[[ GIVEN DATA open ]]

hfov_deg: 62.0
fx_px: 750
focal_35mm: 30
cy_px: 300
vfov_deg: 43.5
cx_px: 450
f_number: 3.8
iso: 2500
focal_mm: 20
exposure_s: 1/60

[[ GIVEN DATA closed ]]
[[ GIVEN DATA open ]]

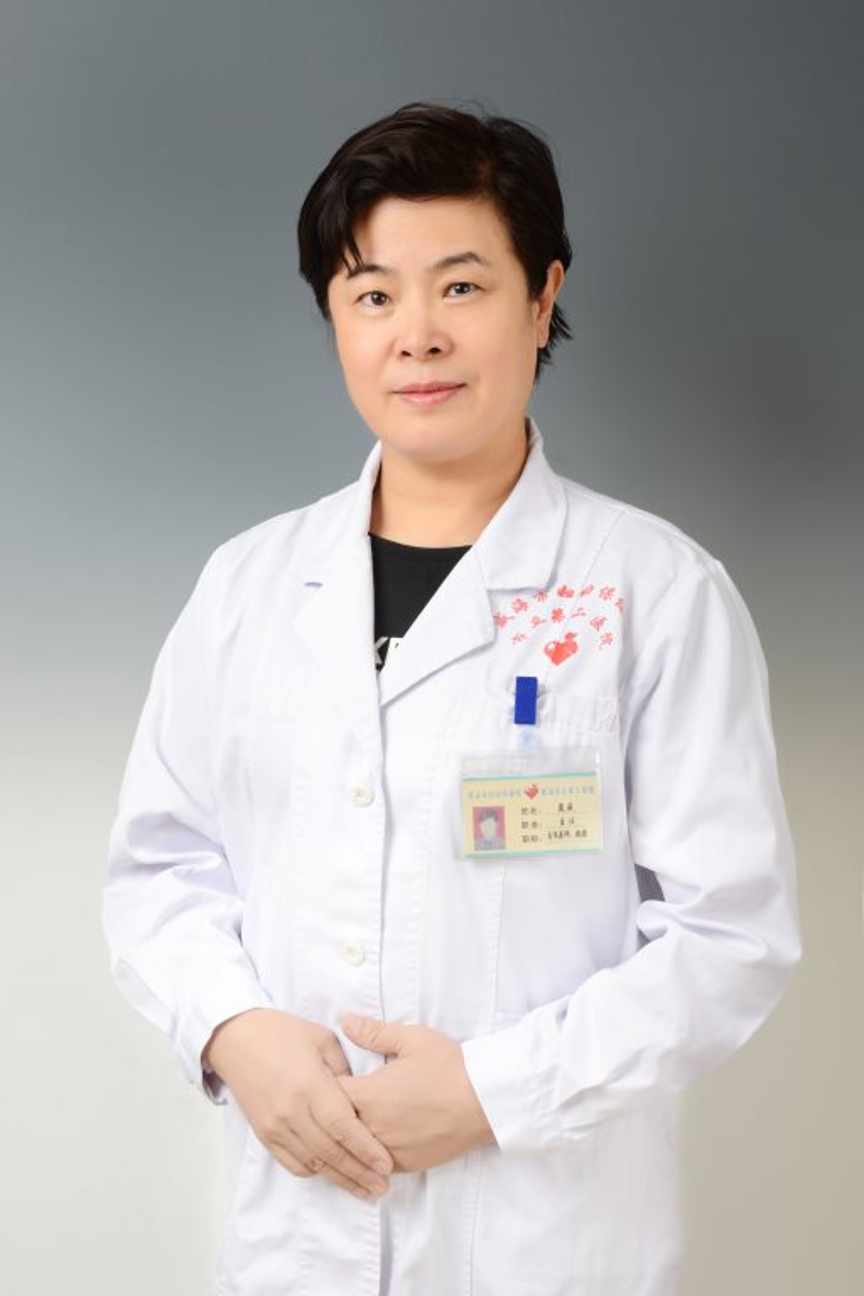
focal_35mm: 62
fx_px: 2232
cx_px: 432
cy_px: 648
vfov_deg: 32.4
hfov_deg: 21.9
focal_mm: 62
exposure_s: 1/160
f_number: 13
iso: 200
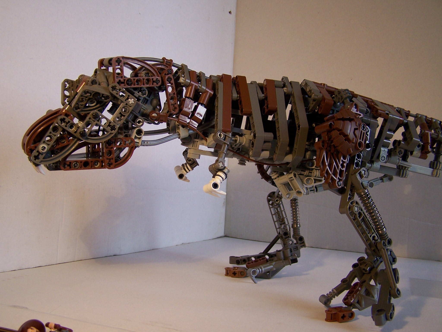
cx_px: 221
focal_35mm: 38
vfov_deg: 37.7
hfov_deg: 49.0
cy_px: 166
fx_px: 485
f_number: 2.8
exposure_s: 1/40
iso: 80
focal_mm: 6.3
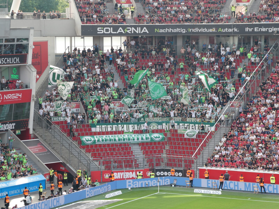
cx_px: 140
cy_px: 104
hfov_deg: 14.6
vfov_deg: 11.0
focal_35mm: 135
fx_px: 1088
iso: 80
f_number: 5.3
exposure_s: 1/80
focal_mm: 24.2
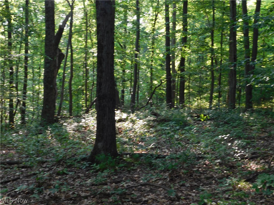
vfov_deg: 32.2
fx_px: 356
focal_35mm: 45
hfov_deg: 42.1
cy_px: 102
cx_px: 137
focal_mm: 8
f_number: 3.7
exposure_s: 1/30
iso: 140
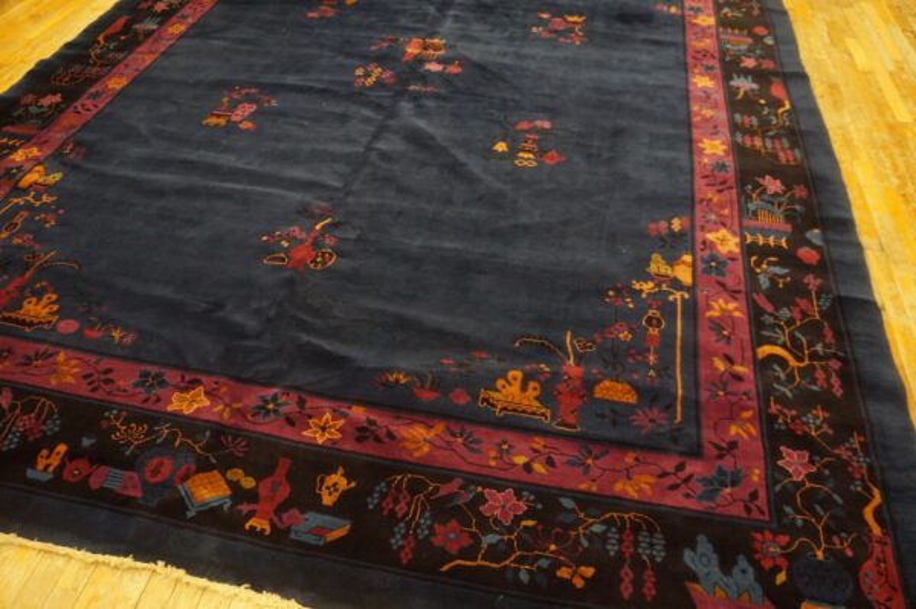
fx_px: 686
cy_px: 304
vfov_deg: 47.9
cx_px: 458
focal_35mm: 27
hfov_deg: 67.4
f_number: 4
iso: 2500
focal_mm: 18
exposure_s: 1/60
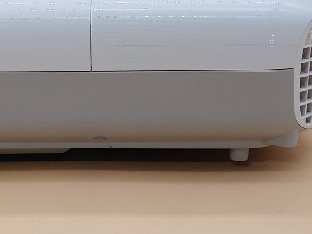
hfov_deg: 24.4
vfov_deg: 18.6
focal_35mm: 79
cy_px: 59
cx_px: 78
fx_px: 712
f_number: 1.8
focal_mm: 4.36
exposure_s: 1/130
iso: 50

[[ GIVEN DATA closed ]]

WORK TO COMPLETE:
Above are some records; extract exactly the lines from the one containing "exposure_s: 1/80" through the one containing "f_number: 4" and drop the pictures.

EXERCISE RESPONSE:
exposure_s: 1/80
focal_mm: 24.2
vfov_deg: 32.2
fx_px: 356
focal_35mm: 45
hfov_deg: 42.1
cy_px: 102
cx_px: 137
focal_mm: 8
f_number: 3.7
exposure_s: 1/30
iso: 140
fx_px: 686
cy_px: 304
vfov_deg: 47.9
cx_px: 458
focal_35mm: 27
hfov_deg: 67.4
f_number: 4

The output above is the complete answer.